In gastroesophageal reflux disease (GERD), acid from the stomach splashes upward, or “refluxes,” and burns the esophagus (the tube connecting the mouth to the stomach). Normally, a type of sphincter muscle keeps the upper part of the stomach closed, but various factors may loosen it, allowing acid to rise more easily. The result is pain in the chest (heartburn). GERD is generally made worse by lying down because gravity no longer restrains the upward movement of stomach contents. In infants, the major issue with GERD is spitting up of food or milk rather than pain.
Certain foods may worsen GERD, including alcohol, carbonated beverages, caffeine, chocolate, citrus juices, milk, and peppermint. Cigarette smoking may also increase symptoms. Contrary to earlier beliefs, it does not appear that people with GERD need to cut down on fat intake to help control the disease.1,2
Pregnant women frequently develop GERD due to changes in muscle tone. The connection between obesity and GERD remains unclear.
Treatment for GERD involves elevating the head of the bed and using medications that reduce the acidity of the stomach. In general, more powerful antacid medications are required for GERD than for ulcers or gastritis. Drugs in the proton pump category are most effective. Surgery may be recommended in certain cases.
If left untreated, GERD causes precancerous alterations in the lower part of the esophagus (a condition called Barrett’s esophagus), which can develop into esophageal cancer. For this reason, people with GERD are often given a test to evaluate the condition of the esophagus.
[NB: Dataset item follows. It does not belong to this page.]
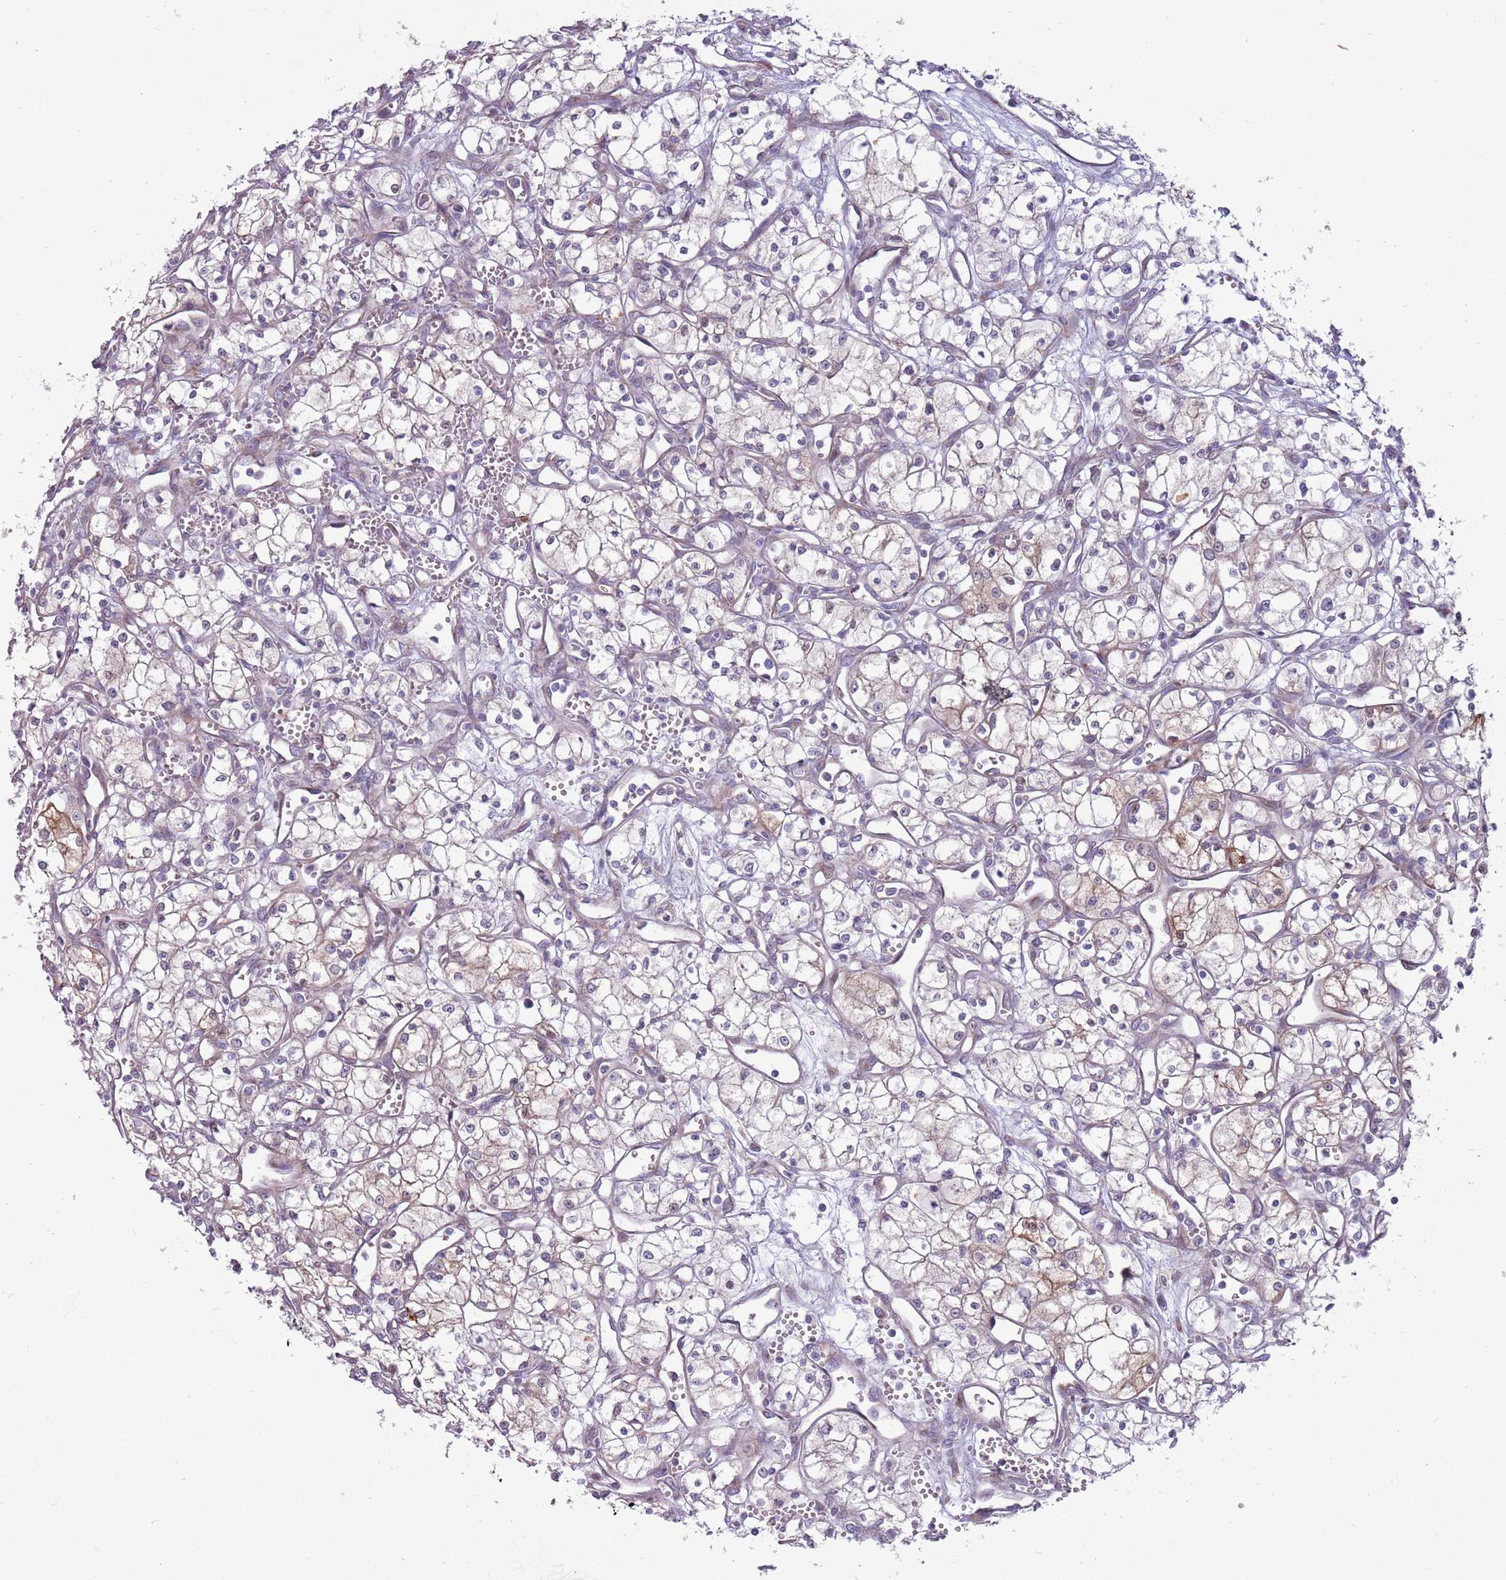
{"staining": {"intensity": "weak", "quantity": "<25%", "location": "cytoplasmic/membranous"}, "tissue": "renal cancer", "cell_type": "Tumor cells", "image_type": "cancer", "snomed": [{"axis": "morphology", "description": "Adenocarcinoma, NOS"}, {"axis": "topography", "description": "Kidney"}], "caption": "IHC image of human adenocarcinoma (renal) stained for a protein (brown), which shows no expression in tumor cells.", "gene": "CCDC150", "patient": {"sex": "male", "age": 59}}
Natural antacids, such as calcium carbonate (Tums) or hydrotalcite, may provide short term relief from GERD.8
Drugs used to treat GERD may tend to deplete the body of certain nutrients—especially vitamin B12, but also folate and various minerals. Use of a multivitamin/multimineral supplement should correct this problem. For more information, see the articles on specific medications in the Drug Interactions section of this database.
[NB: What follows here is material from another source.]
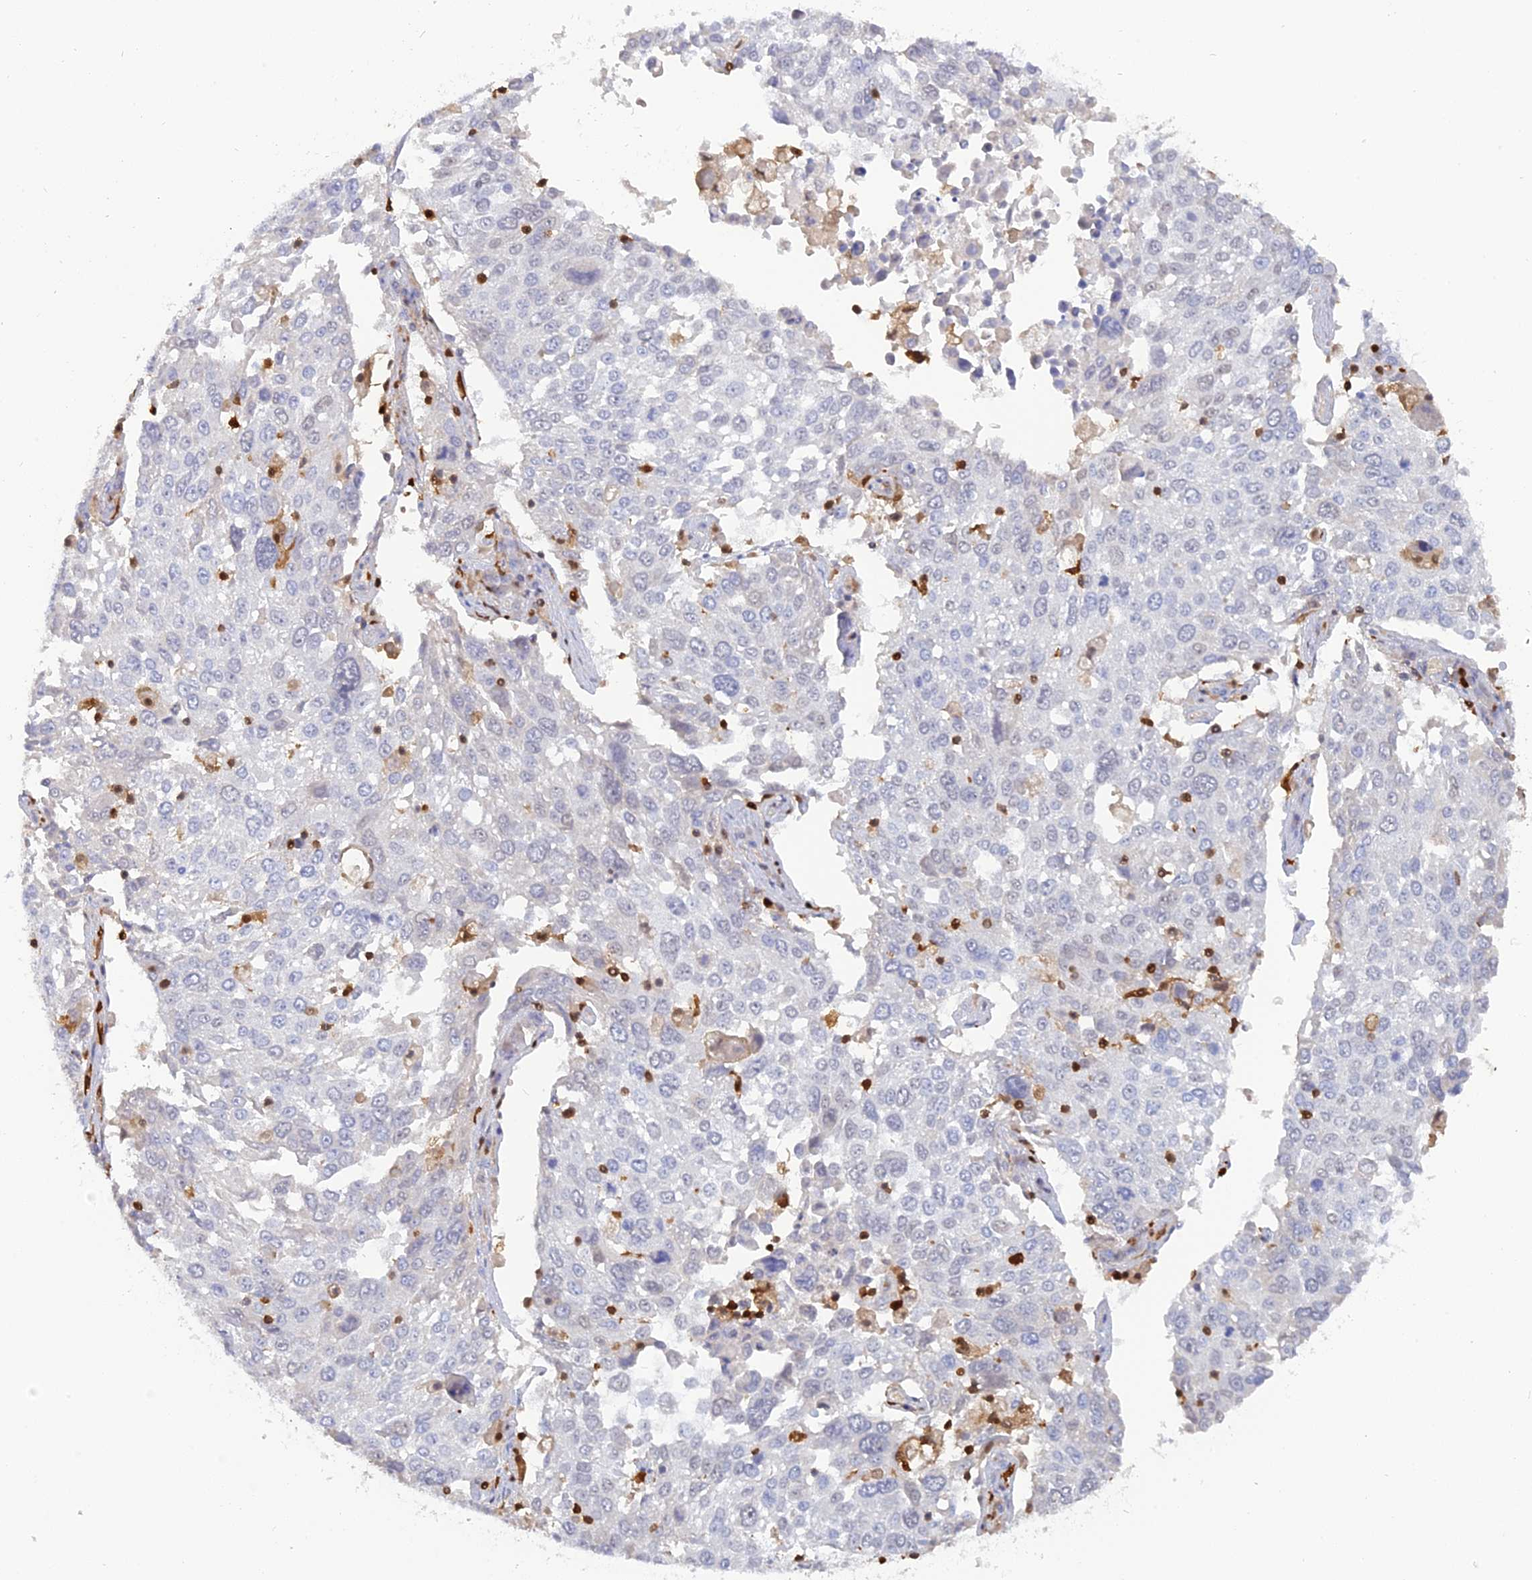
{"staining": {"intensity": "negative", "quantity": "none", "location": "none"}, "tissue": "lung cancer", "cell_type": "Tumor cells", "image_type": "cancer", "snomed": [{"axis": "morphology", "description": "Squamous cell carcinoma, NOS"}, {"axis": "topography", "description": "Lung"}], "caption": "Human lung cancer stained for a protein using immunohistochemistry (IHC) shows no expression in tumor cells.", "gene": "PGBD4", "patient": {"sex": "male", "age": 65}}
Deglycyrrhizinated licorice (DGL), a special form of the herb licorice, has shown some promise for the treatment of ulcers. A drug (carbenoxolone) that is similar to ingredients in licorice has been studied for the treatment of GERD, with good results.3-5
However, in these studies carbenoxolone was combined with other ingredients, including antacids and alginic acid. It is not clear that carbenoxolone alone will help GERD, and it is even less clear that licorice itself offers any benefit.
A popular over-the-counter drug for GERD, Gaviscon, contains a substance called alginic acid. Alginic acid is thought to form a kind of protective seal at the top of the stomach, reducing reflux. The seaweed bladderwrack is high in alginic acid. However, there is no evidence that whole bladderwrack can reduce heartburn symptoms.
Several other natural supplements are often recommended for the treatment of GERD, including Aloe vera, antioxidants, artemesia, fresh garlic, marshmallow, and slippery elm, but there is no scientific evidence to support their use.
Many naturopathic physicians believe that the supplement betaine hydrochloride can aid GERD by increasing stomach acid. This sounds paradoxical, since conventional treatment involves reducing stomach acid. However, according to one theory, lack of stomach acid leads to incomplete digestion of proteins; these proteins cause allergic reactions and other responses that lead to an increase in reflux. Again, scientific evidence is lacking.
1. Pehl C, Waizenhoefer A, Wendl B, et al. Effect of low- and high-fat meals on lower esophageal sphincter motility and gastroesophageal reflux in healthy subjects. Am J Gastroenterol. 1999;94:1192-1196.
2. Penagini R, Mangano M, Bianchi PA. Effect of increasing the fat content but not the energy load of a meal on gastro-oesophageal reflux and lower oesophageal sphincter motor function. Gut. 1998;42:330-333.
3. Maxton DG, Heald J, Whorwell PJ, et al. Controlled trial of pyrogastrone and cimetidine in the treatment of reflux oesophagitis. Gut. 1990;31:351-354.
4. Reed PI, Davies WA. Controlled trial of a carbenoxolone/alginate antacid combination in reflux oesophagitis. Curr Med Res Opin. 1978;5:637-644.
5. Young GP, Nagy GS, Myren J, et al. Treatment of reflux oesophagitis with a carbenoxolone/antacid/alginate preparation. A double-blind controlled trial. Scand J Gastroenterol. 1986;21:1098-1104.
6. Salvatore S, Vandenplas Y. Gastroesophageal reflux and cow milk allergy: is there a link? Pediatrics. 2002:110:972-984.
7. Wenzl TG, Schneider S, Scheele F, et al. Effects of thickened feeding on gastroesophageal reflux in infants: a placebo-controlled crossover study using intraluminal impedance. Pediatrics. 2003;111:e355-359.
8. Holtmeier W, Holtmann G, Caspary WF, et al. On-demand treatment of acute heartburn with the antacid hydrotalcite compared with famotidine and placebo: randomized double-blind cross-over study. J Clin Gastroenterol. 2007;41:564-570.